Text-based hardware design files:
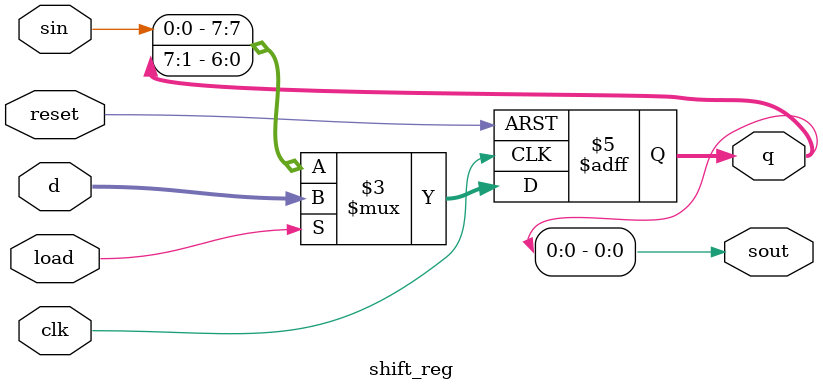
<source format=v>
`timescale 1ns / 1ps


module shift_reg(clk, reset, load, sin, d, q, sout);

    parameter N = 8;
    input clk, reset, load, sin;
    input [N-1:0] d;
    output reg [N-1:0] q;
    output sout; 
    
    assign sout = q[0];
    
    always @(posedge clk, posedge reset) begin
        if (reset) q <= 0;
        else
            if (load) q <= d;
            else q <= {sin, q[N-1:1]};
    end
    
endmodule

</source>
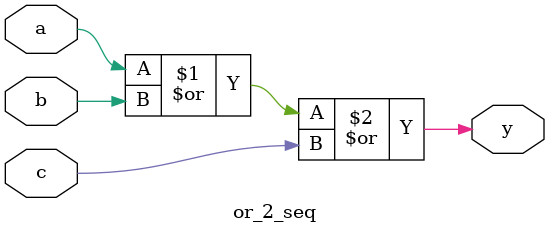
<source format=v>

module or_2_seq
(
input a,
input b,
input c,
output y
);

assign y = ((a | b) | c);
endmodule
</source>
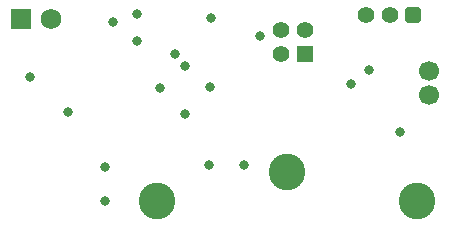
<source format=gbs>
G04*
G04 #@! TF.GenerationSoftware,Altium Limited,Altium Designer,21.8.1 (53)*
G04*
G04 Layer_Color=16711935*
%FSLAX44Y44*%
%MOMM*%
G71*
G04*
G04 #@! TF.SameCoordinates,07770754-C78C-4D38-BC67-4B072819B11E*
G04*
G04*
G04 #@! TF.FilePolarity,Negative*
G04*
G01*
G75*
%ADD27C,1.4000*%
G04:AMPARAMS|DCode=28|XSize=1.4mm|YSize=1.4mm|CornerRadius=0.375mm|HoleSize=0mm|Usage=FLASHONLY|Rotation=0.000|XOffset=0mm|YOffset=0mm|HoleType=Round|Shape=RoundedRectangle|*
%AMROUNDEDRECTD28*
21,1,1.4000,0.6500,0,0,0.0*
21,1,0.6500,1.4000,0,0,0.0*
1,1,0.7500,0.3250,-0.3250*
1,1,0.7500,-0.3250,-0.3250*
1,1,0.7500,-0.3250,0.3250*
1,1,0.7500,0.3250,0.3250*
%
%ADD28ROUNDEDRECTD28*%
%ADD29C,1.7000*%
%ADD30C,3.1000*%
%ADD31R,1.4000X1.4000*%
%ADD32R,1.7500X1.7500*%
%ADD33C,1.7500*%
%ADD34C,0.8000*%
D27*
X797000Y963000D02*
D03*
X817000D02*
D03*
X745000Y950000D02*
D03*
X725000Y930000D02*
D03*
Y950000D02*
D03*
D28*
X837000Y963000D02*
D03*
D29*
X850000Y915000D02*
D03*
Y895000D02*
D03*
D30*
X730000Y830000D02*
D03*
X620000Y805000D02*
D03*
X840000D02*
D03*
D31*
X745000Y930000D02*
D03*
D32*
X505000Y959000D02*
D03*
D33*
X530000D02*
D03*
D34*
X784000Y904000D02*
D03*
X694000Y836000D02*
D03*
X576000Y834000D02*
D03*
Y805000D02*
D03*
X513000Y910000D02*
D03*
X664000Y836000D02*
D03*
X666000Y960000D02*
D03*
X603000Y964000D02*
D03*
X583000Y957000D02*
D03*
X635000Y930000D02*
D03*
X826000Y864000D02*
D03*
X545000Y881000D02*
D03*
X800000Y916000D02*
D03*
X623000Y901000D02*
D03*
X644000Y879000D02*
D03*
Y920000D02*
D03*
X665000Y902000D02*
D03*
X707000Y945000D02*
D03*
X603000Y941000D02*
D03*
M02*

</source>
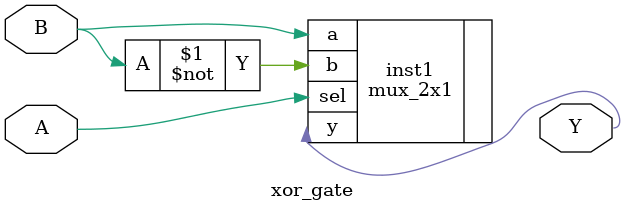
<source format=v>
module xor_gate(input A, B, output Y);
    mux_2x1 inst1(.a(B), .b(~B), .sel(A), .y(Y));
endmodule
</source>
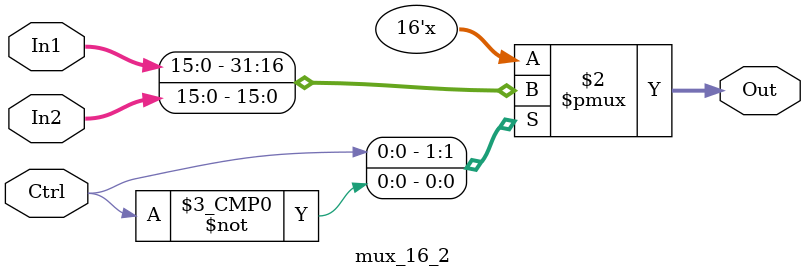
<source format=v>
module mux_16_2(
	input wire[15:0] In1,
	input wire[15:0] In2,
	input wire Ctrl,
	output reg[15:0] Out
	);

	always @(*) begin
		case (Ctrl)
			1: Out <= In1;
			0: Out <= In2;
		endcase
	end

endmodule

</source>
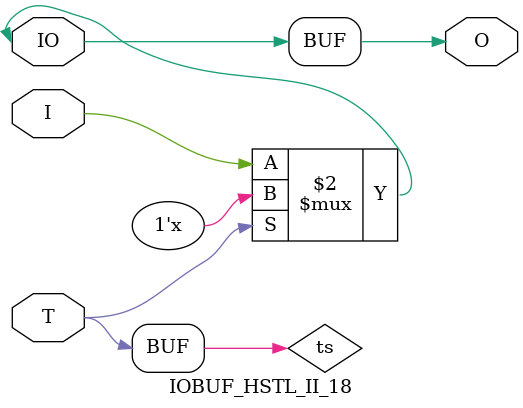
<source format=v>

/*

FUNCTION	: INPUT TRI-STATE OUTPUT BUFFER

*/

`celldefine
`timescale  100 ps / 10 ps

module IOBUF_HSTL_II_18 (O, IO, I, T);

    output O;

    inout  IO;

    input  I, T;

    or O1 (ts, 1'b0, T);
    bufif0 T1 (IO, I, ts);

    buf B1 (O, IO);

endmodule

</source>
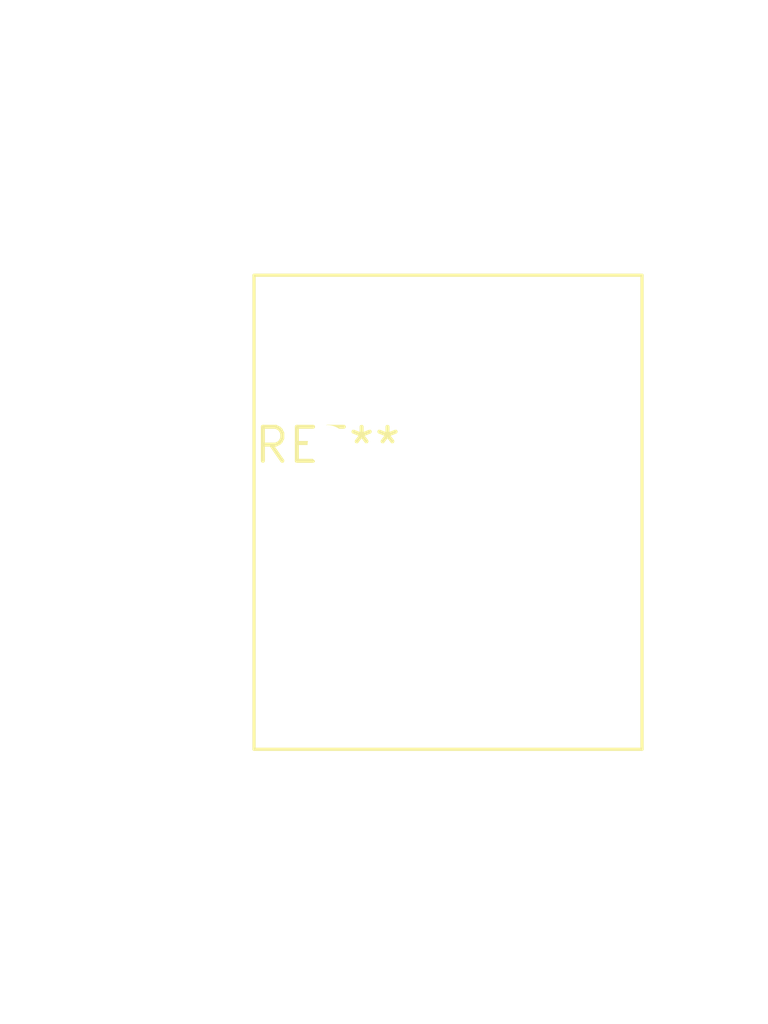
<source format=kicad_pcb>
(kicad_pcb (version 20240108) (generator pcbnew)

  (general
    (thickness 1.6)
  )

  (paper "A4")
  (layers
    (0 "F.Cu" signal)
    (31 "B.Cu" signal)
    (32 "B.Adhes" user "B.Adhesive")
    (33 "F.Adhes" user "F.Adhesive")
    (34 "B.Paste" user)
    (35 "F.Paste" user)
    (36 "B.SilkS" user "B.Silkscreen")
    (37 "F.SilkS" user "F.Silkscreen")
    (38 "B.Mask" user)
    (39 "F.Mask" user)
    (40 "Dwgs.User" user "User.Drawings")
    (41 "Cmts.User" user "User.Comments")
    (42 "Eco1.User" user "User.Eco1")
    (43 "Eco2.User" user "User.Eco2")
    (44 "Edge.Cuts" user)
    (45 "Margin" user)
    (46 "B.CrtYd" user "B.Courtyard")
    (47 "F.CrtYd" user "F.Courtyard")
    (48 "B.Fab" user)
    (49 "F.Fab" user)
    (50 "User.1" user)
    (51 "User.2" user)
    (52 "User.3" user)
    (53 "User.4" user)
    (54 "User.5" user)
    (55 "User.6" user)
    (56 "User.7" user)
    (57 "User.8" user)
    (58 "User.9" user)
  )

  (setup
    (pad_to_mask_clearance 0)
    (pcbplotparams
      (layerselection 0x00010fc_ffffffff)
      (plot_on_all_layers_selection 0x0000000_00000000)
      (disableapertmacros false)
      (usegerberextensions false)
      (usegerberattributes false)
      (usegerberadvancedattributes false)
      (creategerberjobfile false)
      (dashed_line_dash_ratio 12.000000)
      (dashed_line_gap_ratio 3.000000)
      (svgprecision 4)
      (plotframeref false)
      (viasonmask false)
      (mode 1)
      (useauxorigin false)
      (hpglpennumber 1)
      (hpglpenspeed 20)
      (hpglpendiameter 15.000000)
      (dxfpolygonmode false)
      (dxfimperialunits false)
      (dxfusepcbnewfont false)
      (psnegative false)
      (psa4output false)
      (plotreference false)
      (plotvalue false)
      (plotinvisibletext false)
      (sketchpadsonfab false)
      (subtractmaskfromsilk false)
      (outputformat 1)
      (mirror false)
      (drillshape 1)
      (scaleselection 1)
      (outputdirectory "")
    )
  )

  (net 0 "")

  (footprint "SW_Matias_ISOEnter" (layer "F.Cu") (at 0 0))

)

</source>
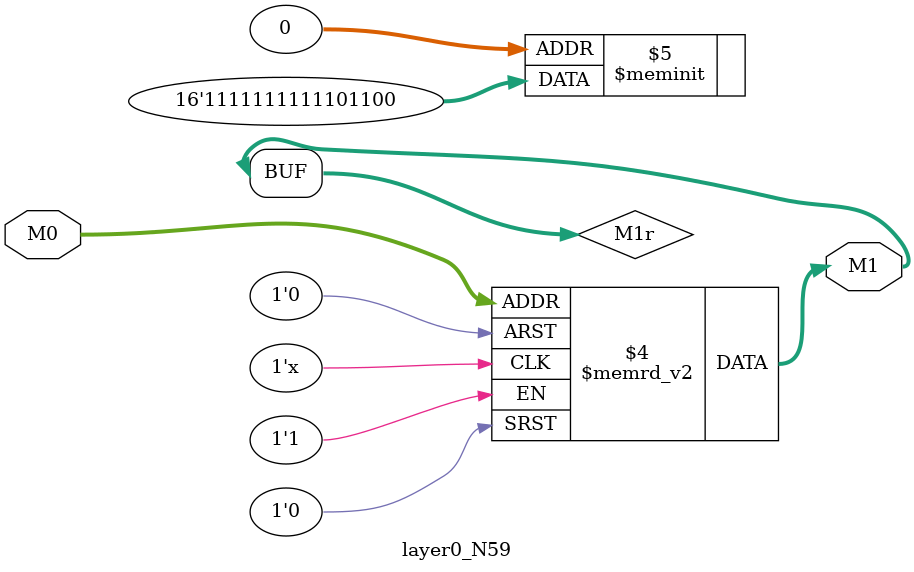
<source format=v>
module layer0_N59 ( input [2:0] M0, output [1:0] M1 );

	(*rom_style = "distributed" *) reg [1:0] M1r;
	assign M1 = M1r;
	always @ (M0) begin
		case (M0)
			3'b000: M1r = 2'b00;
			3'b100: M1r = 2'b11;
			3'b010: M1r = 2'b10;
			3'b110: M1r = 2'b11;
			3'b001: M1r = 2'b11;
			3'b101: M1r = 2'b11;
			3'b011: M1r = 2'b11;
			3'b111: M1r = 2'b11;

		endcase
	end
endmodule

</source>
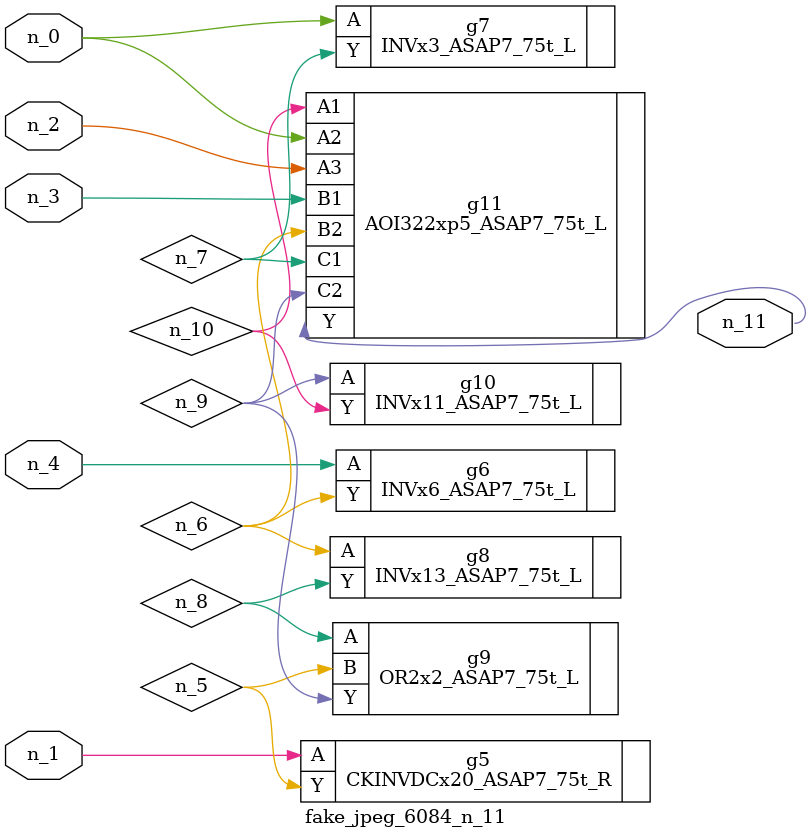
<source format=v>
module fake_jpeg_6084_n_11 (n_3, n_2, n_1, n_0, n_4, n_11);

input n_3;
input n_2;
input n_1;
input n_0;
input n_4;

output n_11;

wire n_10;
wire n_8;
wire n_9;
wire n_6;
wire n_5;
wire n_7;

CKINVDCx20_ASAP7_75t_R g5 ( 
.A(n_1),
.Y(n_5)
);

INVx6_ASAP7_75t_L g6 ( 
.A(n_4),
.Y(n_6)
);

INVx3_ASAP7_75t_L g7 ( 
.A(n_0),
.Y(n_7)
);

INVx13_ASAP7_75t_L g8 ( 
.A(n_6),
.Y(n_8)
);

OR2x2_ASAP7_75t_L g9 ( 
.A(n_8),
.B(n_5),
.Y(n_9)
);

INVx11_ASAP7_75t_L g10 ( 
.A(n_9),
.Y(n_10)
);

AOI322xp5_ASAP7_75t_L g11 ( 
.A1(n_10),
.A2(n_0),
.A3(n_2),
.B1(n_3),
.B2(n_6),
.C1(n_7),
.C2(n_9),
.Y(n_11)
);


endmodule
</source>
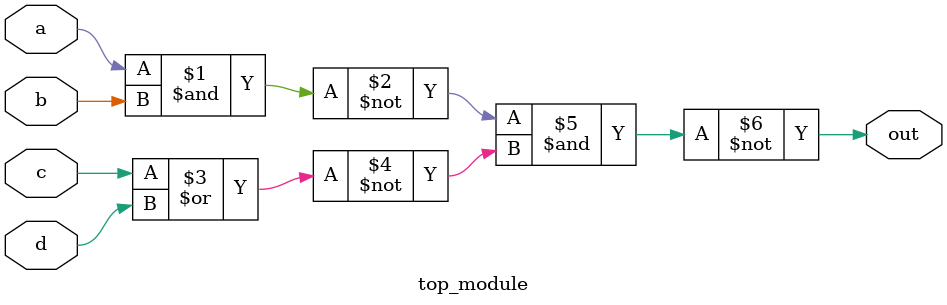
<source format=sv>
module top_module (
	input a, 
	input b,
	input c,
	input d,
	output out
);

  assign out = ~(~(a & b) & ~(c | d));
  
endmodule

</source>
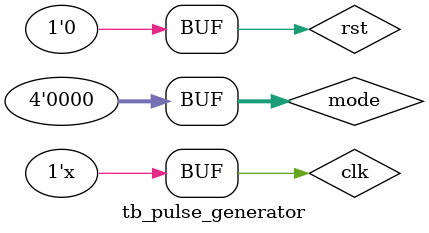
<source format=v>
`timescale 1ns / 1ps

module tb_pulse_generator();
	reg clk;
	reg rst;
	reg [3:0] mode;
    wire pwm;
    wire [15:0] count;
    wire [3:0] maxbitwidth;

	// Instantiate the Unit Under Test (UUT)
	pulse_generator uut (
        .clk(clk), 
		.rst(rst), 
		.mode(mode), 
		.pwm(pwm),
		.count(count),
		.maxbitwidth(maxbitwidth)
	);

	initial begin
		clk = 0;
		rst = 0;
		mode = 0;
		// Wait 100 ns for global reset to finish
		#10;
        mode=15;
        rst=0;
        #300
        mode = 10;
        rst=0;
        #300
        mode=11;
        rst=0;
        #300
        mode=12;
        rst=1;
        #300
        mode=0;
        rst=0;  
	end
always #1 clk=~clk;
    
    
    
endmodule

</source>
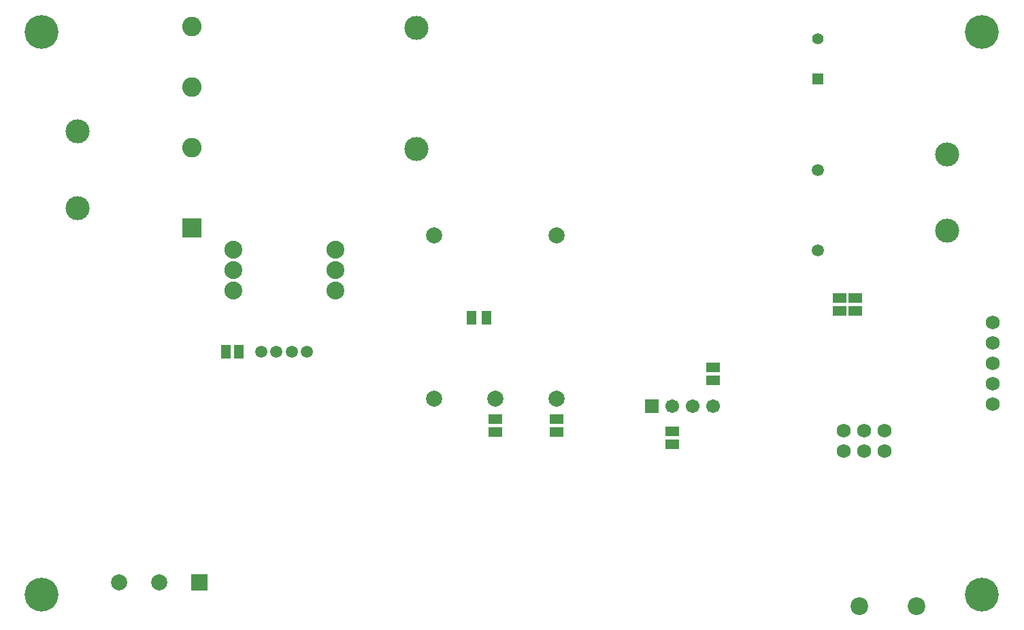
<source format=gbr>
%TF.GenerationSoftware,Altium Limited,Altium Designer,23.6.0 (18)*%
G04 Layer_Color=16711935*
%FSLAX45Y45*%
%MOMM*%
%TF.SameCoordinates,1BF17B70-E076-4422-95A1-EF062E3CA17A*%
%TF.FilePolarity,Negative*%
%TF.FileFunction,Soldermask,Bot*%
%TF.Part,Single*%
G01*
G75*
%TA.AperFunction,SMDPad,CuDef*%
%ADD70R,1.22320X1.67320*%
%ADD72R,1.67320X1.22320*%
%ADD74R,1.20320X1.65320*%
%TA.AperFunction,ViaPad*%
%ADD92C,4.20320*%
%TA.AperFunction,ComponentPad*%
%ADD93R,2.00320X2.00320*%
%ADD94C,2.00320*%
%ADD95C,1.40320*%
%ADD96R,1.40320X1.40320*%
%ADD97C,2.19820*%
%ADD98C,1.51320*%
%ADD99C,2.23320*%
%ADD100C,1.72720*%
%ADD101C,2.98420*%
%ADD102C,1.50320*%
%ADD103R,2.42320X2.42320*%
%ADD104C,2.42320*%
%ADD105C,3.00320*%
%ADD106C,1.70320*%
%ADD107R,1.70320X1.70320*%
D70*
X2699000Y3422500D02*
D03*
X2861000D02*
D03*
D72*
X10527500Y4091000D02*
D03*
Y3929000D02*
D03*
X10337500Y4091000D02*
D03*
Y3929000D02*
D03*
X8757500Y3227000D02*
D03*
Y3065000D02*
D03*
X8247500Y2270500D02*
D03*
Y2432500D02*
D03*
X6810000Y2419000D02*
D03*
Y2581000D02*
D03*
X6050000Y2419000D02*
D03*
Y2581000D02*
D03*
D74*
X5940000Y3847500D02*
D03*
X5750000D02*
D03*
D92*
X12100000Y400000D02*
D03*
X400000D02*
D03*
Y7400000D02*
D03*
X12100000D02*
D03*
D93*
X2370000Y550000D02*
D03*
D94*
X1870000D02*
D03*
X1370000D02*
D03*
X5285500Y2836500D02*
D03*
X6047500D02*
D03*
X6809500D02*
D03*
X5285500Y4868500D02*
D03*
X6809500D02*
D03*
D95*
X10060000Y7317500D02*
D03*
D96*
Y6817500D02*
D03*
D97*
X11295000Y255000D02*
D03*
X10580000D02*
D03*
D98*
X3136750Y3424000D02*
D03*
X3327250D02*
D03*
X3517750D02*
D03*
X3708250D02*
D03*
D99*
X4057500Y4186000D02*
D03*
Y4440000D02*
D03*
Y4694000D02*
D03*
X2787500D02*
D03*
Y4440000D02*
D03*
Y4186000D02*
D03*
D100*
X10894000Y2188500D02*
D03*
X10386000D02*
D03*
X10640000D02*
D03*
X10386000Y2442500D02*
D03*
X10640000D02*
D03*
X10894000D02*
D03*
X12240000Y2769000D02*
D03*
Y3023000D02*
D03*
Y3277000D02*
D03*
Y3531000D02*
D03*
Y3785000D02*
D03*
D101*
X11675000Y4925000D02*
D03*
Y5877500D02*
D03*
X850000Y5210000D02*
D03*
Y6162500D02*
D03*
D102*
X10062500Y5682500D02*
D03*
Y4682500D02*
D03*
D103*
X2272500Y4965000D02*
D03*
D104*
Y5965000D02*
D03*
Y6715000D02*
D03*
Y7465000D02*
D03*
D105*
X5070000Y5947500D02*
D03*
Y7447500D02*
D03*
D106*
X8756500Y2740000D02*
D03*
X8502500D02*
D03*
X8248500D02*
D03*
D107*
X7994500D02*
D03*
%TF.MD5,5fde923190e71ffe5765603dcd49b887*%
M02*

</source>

WHAT IS NEEDED.
For every line above that includes the word "Adhes", return the line.

ANSWER FOR THIS EXERCISE.
    (32 "B.Adhes" user "B.Adhesive")
    (33 "F.Adhes" user "F.Adhesive")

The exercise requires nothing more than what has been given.